Ressalte-se para o fato de inexistir decisão ou sentença transitada em julgado sobre o caso em comento, visto não existir nenhuma manifestação formal. O que não retira a possibilidade de contraditório em processo judicial na referida vara competente. Percebe-se que apesar de haver uma inércia do judiciário quanto à prática da educação domiciliar, existe uma preocupação por parte dos então avaliadores, pois estes demonstram preocupação e certo receio quanto a chegada dos menores no ensino médio, fase em que as matérias ficam mais específicas e consequentemente mais difíceis.

Na situação hora estudada o que se verifica é um caso de omissão e não de autorização para a prática da educação domiciliar, até porque a legislação pátria exige a frequência escolar.
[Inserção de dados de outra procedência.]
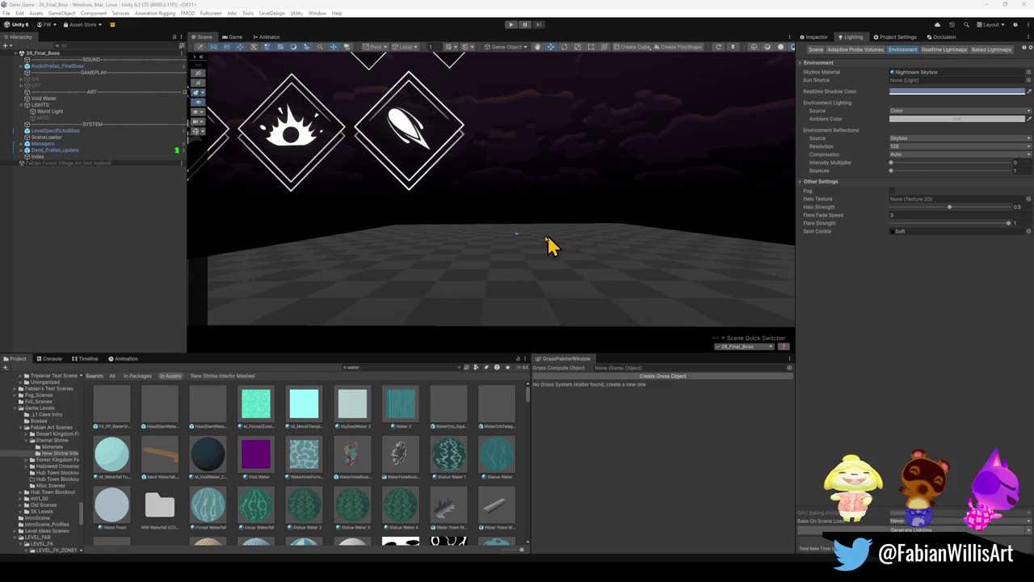
Preview WaterHoleForm and another water material on the floor
mouse_move(301, 460)
mouse_down()
mouse_move(494, 296)
mouse_move(563, 299)
mouse_move(549, 318)
mouse_up()
mouse_move(452, 460)
mouse_down()
mouse_move(500, 280)
mouse_move(501, 291)
mouse_up()
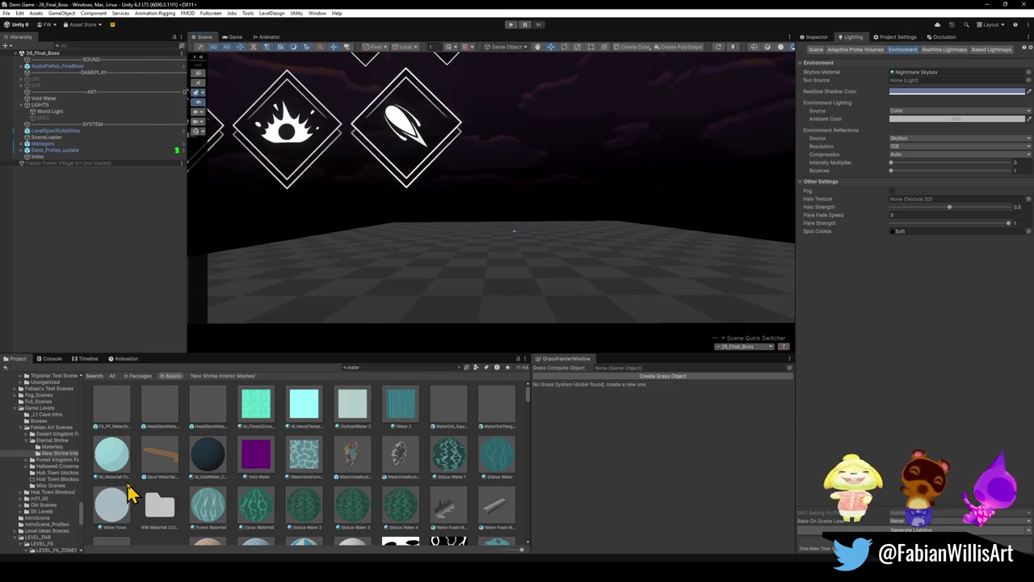
scroll(174, 459, down, 1)
scroll(174, 459, down, 2)
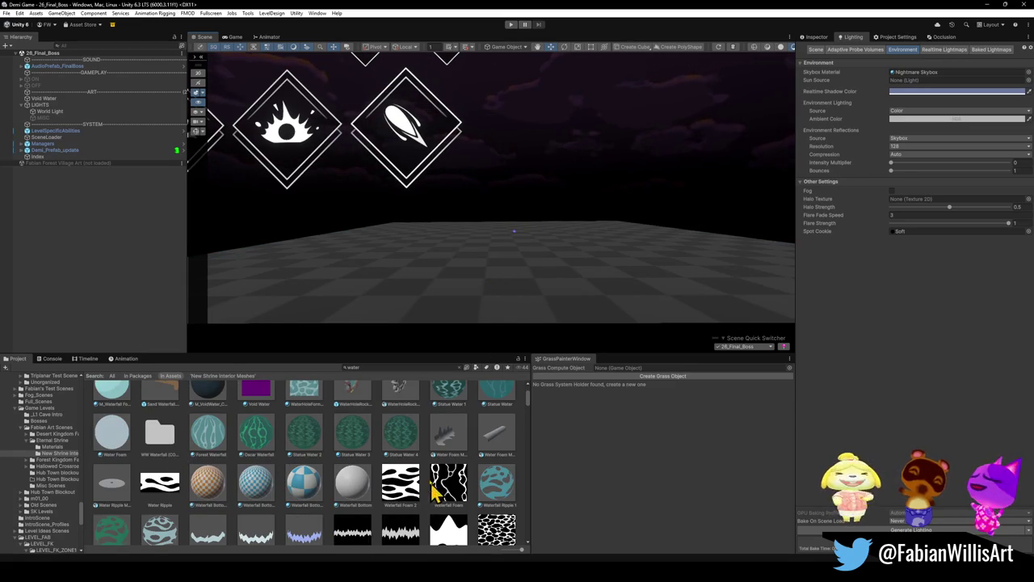
scroll(435, 485, up, 3)
Preview Statue Water 1 and another water material on the floor
mouse_move(428, 454)
mouse_down()
mouse_move(506, 250)
mouse_move(423, 369)
mouse_up()
scroll(401, 441, down, 1)
scroll(401, 441, up, 1)
mouse_move(396, 429)
mouse_down()
mouse_move(467, 283)
mouse_move(546, 284)
mouse_move(485, 365)
mouse_move(312, 473)
mouse_move(536, 295)
mouse_move(353, 431)
mouse_up()
scroll(353, 432, down, 5)
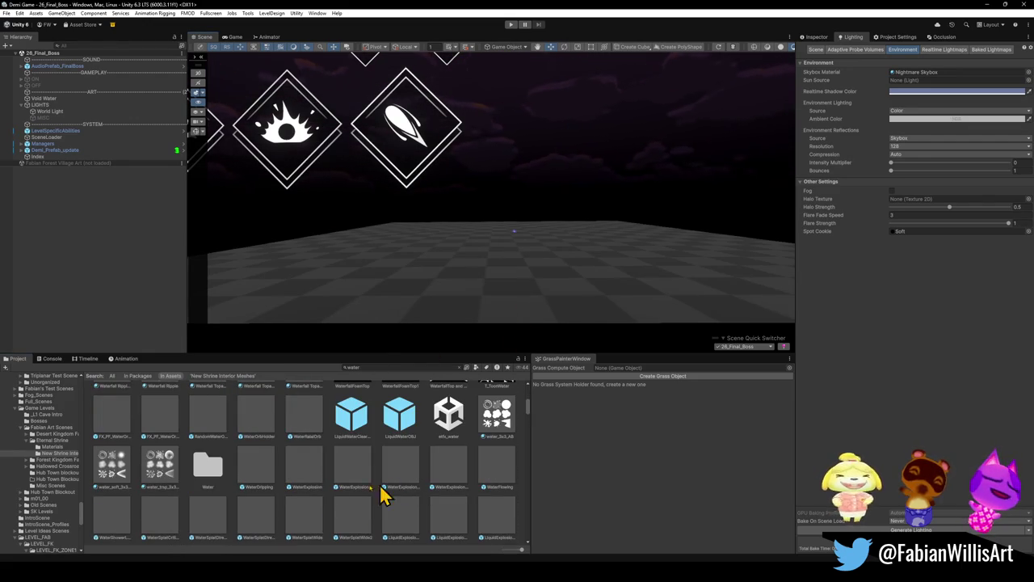
scroll(335, 477, up, 2)
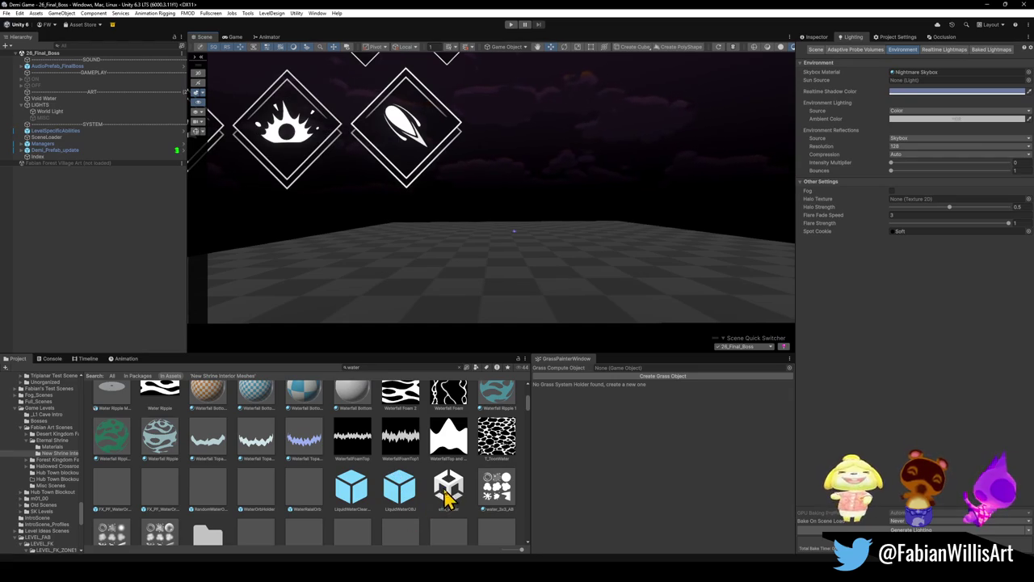
Browse the water results and preview Void Water on the floor again
scroll(445, 497, down, 5)
scroll(434, 488, down, 10)
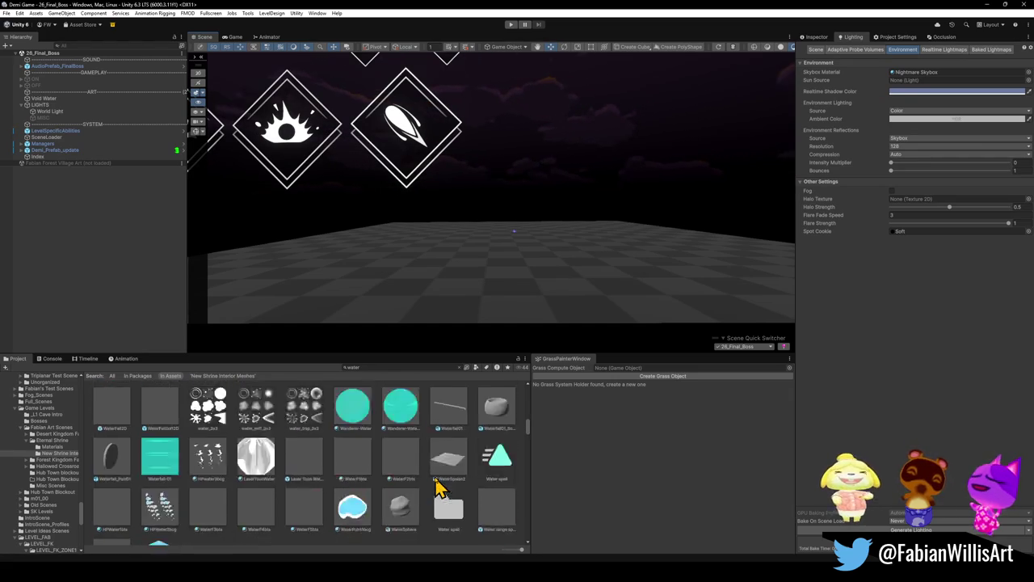
scroll(434, 481, down, 8)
A tentativa frustrada de matricular os filhos numa escola não justifica sua ausência em sala de aula, se ainda nas séries do ensino fundamental os pais não conseguem instruí-los nas disciplinas de inglês e matemática, o que dirá quando chegarem às séries do ensino médio? E a solução é simples, retornarem a frequentar a escola.

2.3 ANÁLISE DO CASO DA FAMÍLIA NUNES

Na cidade de Timóteo no interior de Minas Gerais, os pais Cléber de Andrade Nunes e Bernadeth de Amorim Nines decidiram não mais matricular seus filhos na escola, adotando a prática do homeschooling. Após concluírem a 5ª e 6ª série do ensino fundamental as crianças que na época contavam com 10 e 11 anos de idade, foram afastadas da escola porque seus genitores estavam insatisfeitos com os resultados dos estudos desenvolvidos na instituição escolar.
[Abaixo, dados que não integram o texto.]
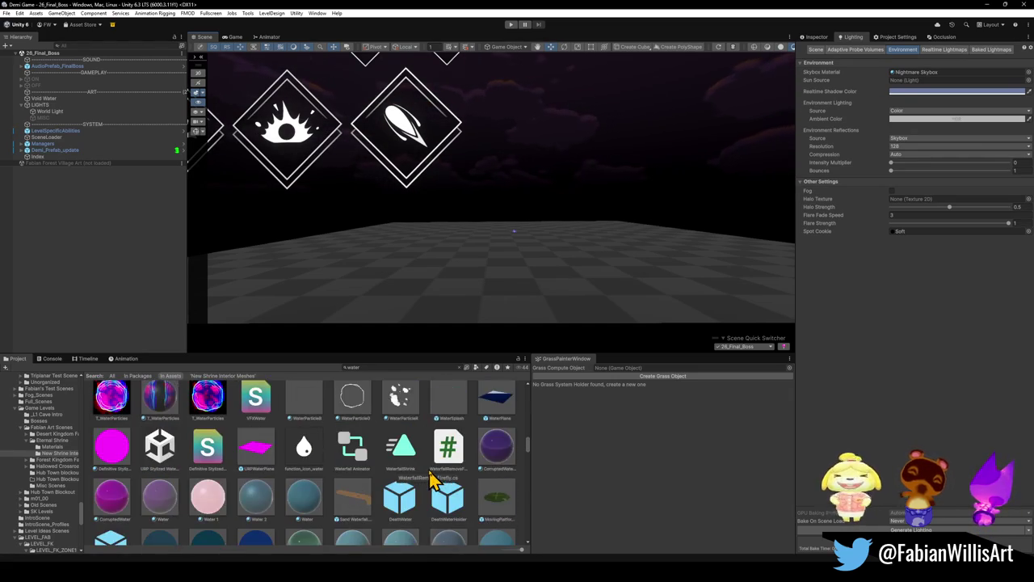
scroll(428, 477, up, 5)
scroll(421, 473, up, 10)
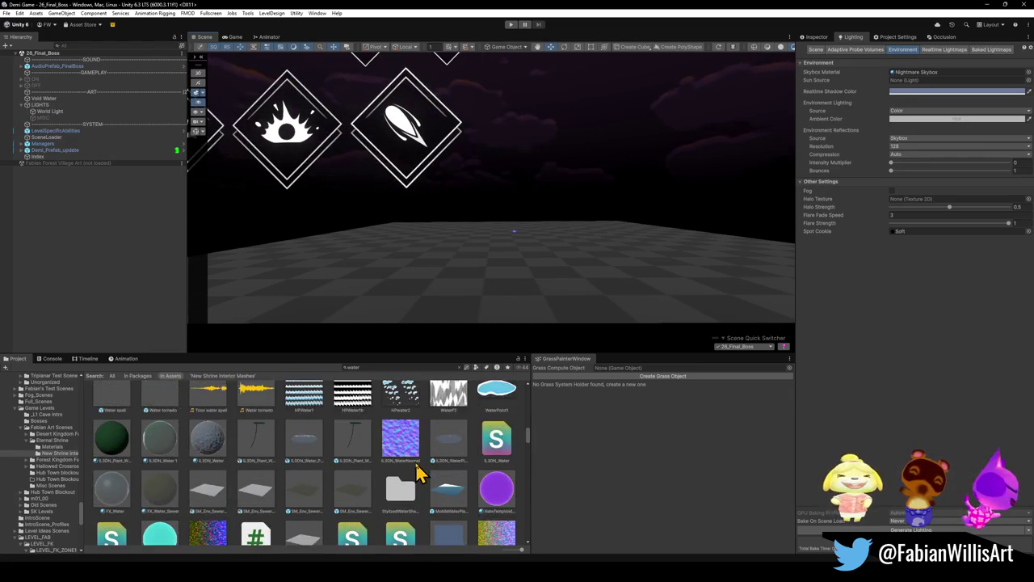
scroll(413, 468, up, 6)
Indignados com a atitude dos pais dos menores, os vizinhos da família os denunciaram ao Conselho Tutelar da cidade, o qual os encaminhou ao Ministério Público, tendo o referido órgão movido ação contra o casal, tanto na esfera cível quanto na penal, por estarem agindo de maneira ilegal, visto que não existe amparo na legislação nacional para a decisão por eles tomada, tolhendo aos filhos o direito constitucional à educação. Em contrapartida os demandados negaram que estivessem omitindo a educação as crianças. Entretanto, o Ministério Público promoveu ação contra o casal pela prática do crime de abandono intelectual, configurada no artigo 246 do Código Penal Brasileiro, além de propor aos jovens que realizassem um teste com a finalidade de verificar se estes estavam sendo orientados durante o tempo que se encontravam fora da escola. Os resultados obtidos mostraram notas superiores a 70% e 65%, demonstrando dessa forma que a os pais estavam instruindo seus filhos no lar.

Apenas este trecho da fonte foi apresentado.